The Drive to Monitor, Enhance and Control Microbial Metabolism

Dr. James J. Sumner

Presented by: 

The Institute for Collaborative Biotechnologies and the Department of Chemistry & Biochemistry

Speaker(s): 

Dr. James J. Sumner
Biotechnology Branch, SEDD
U.S. Army Research Laboratory

Date: 

April 1, 2015

Time: 

(All day)

Location: 

UCSB

Description: 

Dr. James J. Sumner from the U.S. Army Research Laboratory will discuss how bioelectrochemistry at ARL, in collaboration with UCSB and the Institute for Collaborative Biotechnologies, has diversified by launching from biological fuel cells and biosensors to a broad set of possible future applications.

Abstract: 

Energy demands and environmental concerns dominate the landscape of many operational environments including development, habitation, manufacturing, agriculture and others. Alternative energy, green chemistry and bioremediation are just a few research areas that have been developing rapidly due to these pressures. The field of bioelectrochemistry has its roots all the way back to the time of Volta, but has diversified greatly since the year 2000. Modern technical hurdles include: understanding electron/charge transfer in biological and bio/inorganic hybrid structures; engineering functional, stable, biotic/abiotic interactions; and the ability to monitor, control, enhance, and model microbial metabolism. This seminar will cover how bioelectrochemistry at ARL, in collaboration with UCSB and the Instirute for Collaborative Biotechnologies, has diversified by launching from biological fuel cells and biosensors to a broad set of possible future applications.

Biography: 

James J. Sumner received a B.S. in chemistry (summa cum laude) from High Point University in 1995 and earned a Ph.D. in chemistry (analytical/electrochemistry) from Clemson University in 2000. He joined the Army Research Laboratory (ARL) in Adelphi, MD in 2002 after working as an American Society of Engineering Education (ASEE) Postdoctoral Fellow at ARL. Dr.
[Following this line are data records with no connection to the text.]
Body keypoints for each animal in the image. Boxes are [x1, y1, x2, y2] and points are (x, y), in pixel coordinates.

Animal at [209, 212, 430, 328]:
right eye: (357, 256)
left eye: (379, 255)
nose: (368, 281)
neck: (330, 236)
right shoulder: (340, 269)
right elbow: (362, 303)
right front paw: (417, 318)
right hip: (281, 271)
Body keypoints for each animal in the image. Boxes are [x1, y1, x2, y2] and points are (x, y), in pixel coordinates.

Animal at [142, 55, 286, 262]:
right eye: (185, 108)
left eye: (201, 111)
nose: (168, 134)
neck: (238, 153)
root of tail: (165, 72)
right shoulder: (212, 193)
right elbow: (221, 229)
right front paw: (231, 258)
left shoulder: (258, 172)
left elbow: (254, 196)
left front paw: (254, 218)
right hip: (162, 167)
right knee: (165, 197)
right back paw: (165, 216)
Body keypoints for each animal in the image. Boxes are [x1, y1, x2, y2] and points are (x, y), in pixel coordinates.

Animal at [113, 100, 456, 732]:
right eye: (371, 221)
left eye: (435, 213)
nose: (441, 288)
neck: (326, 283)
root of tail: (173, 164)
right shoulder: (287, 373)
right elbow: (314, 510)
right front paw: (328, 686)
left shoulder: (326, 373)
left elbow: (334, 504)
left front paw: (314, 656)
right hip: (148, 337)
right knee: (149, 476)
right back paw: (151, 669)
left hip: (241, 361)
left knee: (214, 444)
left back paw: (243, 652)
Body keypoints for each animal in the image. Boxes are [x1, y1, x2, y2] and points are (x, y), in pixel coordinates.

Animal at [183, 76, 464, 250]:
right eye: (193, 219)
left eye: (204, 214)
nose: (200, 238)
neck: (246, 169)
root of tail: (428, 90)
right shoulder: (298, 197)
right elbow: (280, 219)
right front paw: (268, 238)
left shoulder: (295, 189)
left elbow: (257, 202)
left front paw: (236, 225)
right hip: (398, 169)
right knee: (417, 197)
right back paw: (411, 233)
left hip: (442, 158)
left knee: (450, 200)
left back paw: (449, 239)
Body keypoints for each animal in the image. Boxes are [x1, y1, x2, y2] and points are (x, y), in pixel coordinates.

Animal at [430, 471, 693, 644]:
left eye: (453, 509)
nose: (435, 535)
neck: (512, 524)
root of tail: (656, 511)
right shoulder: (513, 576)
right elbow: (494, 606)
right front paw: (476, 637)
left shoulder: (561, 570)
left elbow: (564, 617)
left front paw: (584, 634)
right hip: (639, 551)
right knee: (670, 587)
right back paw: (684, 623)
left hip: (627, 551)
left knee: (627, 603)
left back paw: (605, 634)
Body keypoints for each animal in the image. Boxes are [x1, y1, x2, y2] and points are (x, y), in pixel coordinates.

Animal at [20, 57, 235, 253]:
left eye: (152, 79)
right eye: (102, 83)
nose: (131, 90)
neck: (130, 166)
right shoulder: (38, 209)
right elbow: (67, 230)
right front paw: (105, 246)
Sumner has over 15 years experience as an analytical chemist. His current work focuses on biophotonic and bioelectronics research as applied to biological and chemical sensor development including studies of DNA hybridization by electrochemical and spectroscopic methods as well as research and development in bioelectrochemical systems. He has also been conducting collaborative research in the field of novel biotechnology applications in the areas of power and energy and waste remediation. Dr. Sumner’s scientific contributions are evidenced by his 25 open literature publications and book chapters, which have been favorably cited over 600 times, and by his 2 patent disclosures.